Viliam comments on "3 Reasons It’s Irrational to Demand ‘Rationalism’ in Social Justice Activism" - Less Wrong

9 Post author: PhilGoetz 29 March 2016 03:16PM

You are viewing a comment permalink. View the original post to see all comments and the full post content.

Comments (247)

You are viewing a single comment's thread. Show more comments above.

Comment author: Alia1d 30 March 2016 04:01:24AM *  0 points [-]

Do you think it was a sort of convergent evolution or there's actually a traceable line of descent from this bit of Protestant theology to SJWs?

Yes, they weren't the only influence but they were an influential and founding one. All the seven sisters have on going involvement with Social Justice today.

I read it as, basically, refusal to consider the consequences

There is certainly a lot of that, especially among the more extreme radicals, which Pham's article is certainly part of. But the reason this can flourish in the discourse community is that it is being buttressed from the side by a sort of 'men of good will can always come to a reasonable agreement' article of faith. Even though Pham themself would reject this believe the fact that others in this community hold it enables Pham's disregard of feasibility. This is one big contribution that Mainline Christianity has been making to Social Justice, providing cohesion with this sort of ballast.

this value is deeper and more ancient ... As long at the cost is not high, sure, whatever makes you happy.

I would agree that this is an ancient value with regards to my family/my friends/my tribe , predicated on their continued acceptable behavior as members of the in group. But I'm doubtful about how far beyond that it would extend. In fact for those defiantly identified as out-group I would think it would be more "As long as the cost is not too high, whatever makes you miserable."

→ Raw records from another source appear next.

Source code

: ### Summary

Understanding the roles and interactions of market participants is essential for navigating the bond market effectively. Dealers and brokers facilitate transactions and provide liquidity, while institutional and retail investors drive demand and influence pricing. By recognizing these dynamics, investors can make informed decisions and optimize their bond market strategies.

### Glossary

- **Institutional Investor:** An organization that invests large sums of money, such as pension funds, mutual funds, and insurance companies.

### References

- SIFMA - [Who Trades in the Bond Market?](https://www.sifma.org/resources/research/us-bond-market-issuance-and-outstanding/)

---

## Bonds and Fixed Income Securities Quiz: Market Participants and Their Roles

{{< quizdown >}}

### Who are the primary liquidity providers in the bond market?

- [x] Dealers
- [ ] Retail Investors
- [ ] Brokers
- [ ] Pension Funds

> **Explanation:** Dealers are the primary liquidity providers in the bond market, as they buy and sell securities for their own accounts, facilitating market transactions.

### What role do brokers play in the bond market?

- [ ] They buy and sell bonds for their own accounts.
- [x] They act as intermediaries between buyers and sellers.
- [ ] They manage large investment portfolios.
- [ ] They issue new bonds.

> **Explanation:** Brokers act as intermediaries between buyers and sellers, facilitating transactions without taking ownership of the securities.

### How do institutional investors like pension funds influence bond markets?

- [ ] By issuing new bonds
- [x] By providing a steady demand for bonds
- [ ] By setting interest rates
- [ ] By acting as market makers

Christianity, as part of its universalizing, had a founding goal of drawing all peoples, languages, and tribes into one family group. Treating everyone as brothers and sisters meant having a care for their happiness.

I agree that SJWs don't seem very interested in making people happy (in fact I think this is one of those Moloch situations and everyone is actually producing unhappiness because of their incentives inside the situation) But SJWs do rely on general happiness goals in their audience. I do also think a lot of Social Justice thinking started out as a genuine desire to help people and make them happier, regardless of how that goal turned back on itself do to inconsistencies in other places in the philosophy.

Comment author: Viliam 30 March 2016 07:56:20AM 3 points [-]

I agree that SJWs don't seem very interested in making people happy (in fact I think this is one of those Moloch situations and everyone is actually producing unhappiness because of their incentives inside the situation) But SJWs do rely on general happiness goals in their audience. I do also think a lot of Social Justice thinking started out as a genuine desire to help people and make them happier, regardless of how that goal turned back on itself do to inconsistencies in other places in the philosophy.

I see it as a set of originally well-meant goals that later spiralled into virtue-signalling competition. Now they run on the classical cultish behavioral patterns.